Pull edges into paint trails
The effect measures luminance above and below each pixel to find horizontal boundaries, then selects a seeded portion of those edges. Selected colors extend downward with decreasing opacity and a controllable trail width, as if the print were rehung before the ink dried.
Drip length is a percentage of image height. Trail spread controls width variation, Edge threshold limits which boundaries qualify, and Drip amount changes how many qualifying positions produce trails.
Keep the subject recognizable
Start with a high edge threshold and moderate amount. This favors silhouettes and strong clothing boundaries over skin texture or background noise. Lower the threshold when smaller surface marks should melt as well.
Long trails can overlap details beneath the subject. Reduce length or spread before lowering amount when the lower half of the image becomes too dense.
Example: melting neon sign
Night shots with bright signage against dark walls are the strongest sources, because every letter edge passes the threshold while the background stays still. Set Edge threshold near 70, Drip length around 30, and a low spread so each letter sheds a few thin, saturated streaks. The dark surroundings hide the trails’ soft tails and make the color pop.

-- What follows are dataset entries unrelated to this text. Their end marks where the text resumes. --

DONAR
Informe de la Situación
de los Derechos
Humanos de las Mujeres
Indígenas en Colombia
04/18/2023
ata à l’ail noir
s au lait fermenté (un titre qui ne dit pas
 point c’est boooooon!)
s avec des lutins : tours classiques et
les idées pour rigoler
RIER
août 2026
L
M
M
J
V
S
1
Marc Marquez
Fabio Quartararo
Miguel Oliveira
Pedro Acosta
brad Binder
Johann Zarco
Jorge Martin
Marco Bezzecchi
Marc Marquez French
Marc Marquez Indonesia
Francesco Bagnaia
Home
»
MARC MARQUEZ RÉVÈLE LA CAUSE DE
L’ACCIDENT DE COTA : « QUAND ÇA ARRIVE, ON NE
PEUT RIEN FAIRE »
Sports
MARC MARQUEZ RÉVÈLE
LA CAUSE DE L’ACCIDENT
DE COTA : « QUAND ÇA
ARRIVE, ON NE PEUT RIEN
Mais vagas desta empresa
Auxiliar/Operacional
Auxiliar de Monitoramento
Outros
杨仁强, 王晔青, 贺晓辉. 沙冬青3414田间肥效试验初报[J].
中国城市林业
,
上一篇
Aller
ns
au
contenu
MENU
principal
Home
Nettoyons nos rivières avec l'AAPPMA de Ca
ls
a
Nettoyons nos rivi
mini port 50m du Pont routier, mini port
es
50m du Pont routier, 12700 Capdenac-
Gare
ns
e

For a portrait, invert the priorities: threshold near 80 so only the jawline and shoulders qualify, length under 15, and a couple of seed changes until no trail starts on the face.
Transparency and layering
Trail tails fade by reducing opacity, so the export is always PNG regardless of the source format. Over a transparent or dark layer in another editor, the fade reads as thinning paint. Flattening onto white shortens the visible trail because the faint tail blends into the background, so judge trail length against the surface where the image will finally sit.